*The words extraordinary, fantastic, incredible and their like are used liberally. Most people are relatively desensitized to the impact of their meaning. I’ll try to stay away from using them. However when I do slip-up, please consider my word placement without a hint of exaggeration.
Upon landing at Narita Airport I faced figuring out an accommodation. My phone had adopted some connection issues caused by a VPN I used in China. However I followed signs that read “Tokyo Station” and asked some backpackers if they knew the names of any cheap accommodations. They did, and mentioned to me several that I forgot almost immediately.
Within an hour I was standing in Tokyo Station. I didn’t have a place to go or a plan on how to find one.

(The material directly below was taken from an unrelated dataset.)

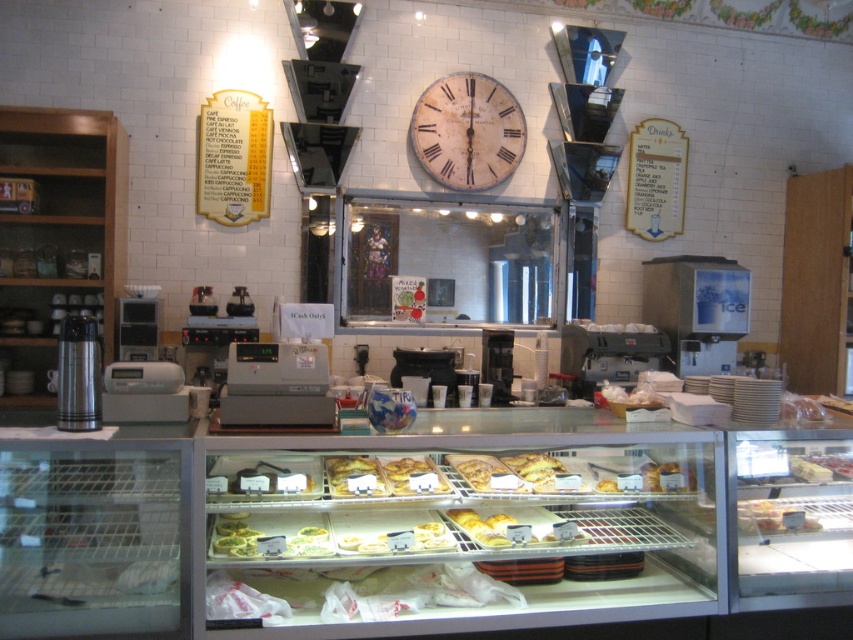
Based on the photo, you are a customer in the bakery and want to grab both the golden brown flaky pastry at center and the golden brown pastry at center. However, the display case is only 3 inches wide. Can you fit both pastries side by side in the display case?

The golden brown flaky pastry at center is 3.75 inches from the golden brown pastry at center, which means the combined width of both pastries is 3.75 inches. Since the display case is only 3 inches wide, they cannot fit side by side.

You are standing in the bakery and want to take a photo of the two points mentioned. Which point, point [368,481] or point [402,483], will appear larger in your photo?

Point [368,481] will appear larger in the photo because it is closer to the camera than point [402,483].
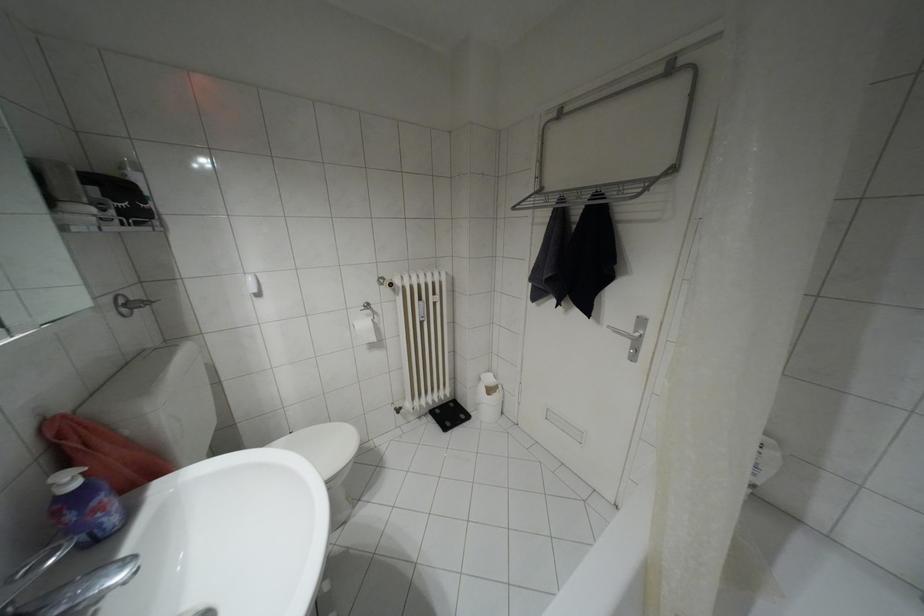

My situation was best described as having been completely at the mercy of the city and its people.
These last few days I’ve spent in Japan have unraveled as my life’s most humbling experience. It’s broadened my understanding of people, society, and culture by challenging the assumptions I had grown to adopt. Out of the thirty-plus countries I’ve spent time in, Japan is undoubtedly the most extraordinary. Never have I felt so privileged to visit a place.
In Japan, civilization is more advanced. At least that is what I found. Unlike the many cultures that have jeopardized their traditional ways to adopt western principles, Japan has seemed to cherry pick the most valuable qualities of western culture. Using them only to enhance their own way of life, while at the same time keeping prominent their century old ways.
My trip started in Tokyo before taking me to Kyoto and Osaka. Every night I went to sleep with sore legs from the many miles I walked in each city. At first I thought I had just happened upon the best neighborhoods. Ones that were kept meticulously clean and filled with sophisticated and put together people. But as I kept on nothing changed. Not once.
Every metro attendant and police man wore white gloves and a freshly pressed suit. Not one citizen didn’t overextend themselves to assist me with directions – whether that was taking the time themselves or personally leading me somewhere I would be helped. And the level of service one could expect, whether in a 5-star sushi restaurant or 200YEN soba noodle shop, held equal.
The people embodied a friendliness I’d only ever heard fabled about as an American past time. Everyone behaved as though they strived to be the best person they could be, regardless of their position in society or situation in life. Throughout my trip I was constantly exposed to their obedience, respect, and selfless qualities, demonstrated through seemingly insignificant anecdotes. However when I compare them back to my own country, as well as the ones I’ve visited, they impossible to expect of people.
Here are some examples. You can walk for miles in Tokyo without seeing a trash can. They nearly don’t exist. At the same time any trash, whether it be a bottle or cigarette butt, is a miracle sighting. The public restrooms located in the busiest parts of the city are kept cleaner than I ever experienced at my alma matter. Not a single person jaywalks, no matter how empty a street. Everyone waits for the signal to turn green. And even from an obvious tourist, the taxi drivers thankfully refused accepting my tips.
If I had the money, I’d fly every one of my dear friends and family to Japan immediately. Despite having to duck through doorways, the country has completely captured me. And it has done so in a way that no other country has. Being there has been an education in possibilities. Possibilities of how people can behave and a society can function. I cannot wait to return. And not only become more aware of what’s happening there, but hopefully begin to understand how exactly it’s enabled.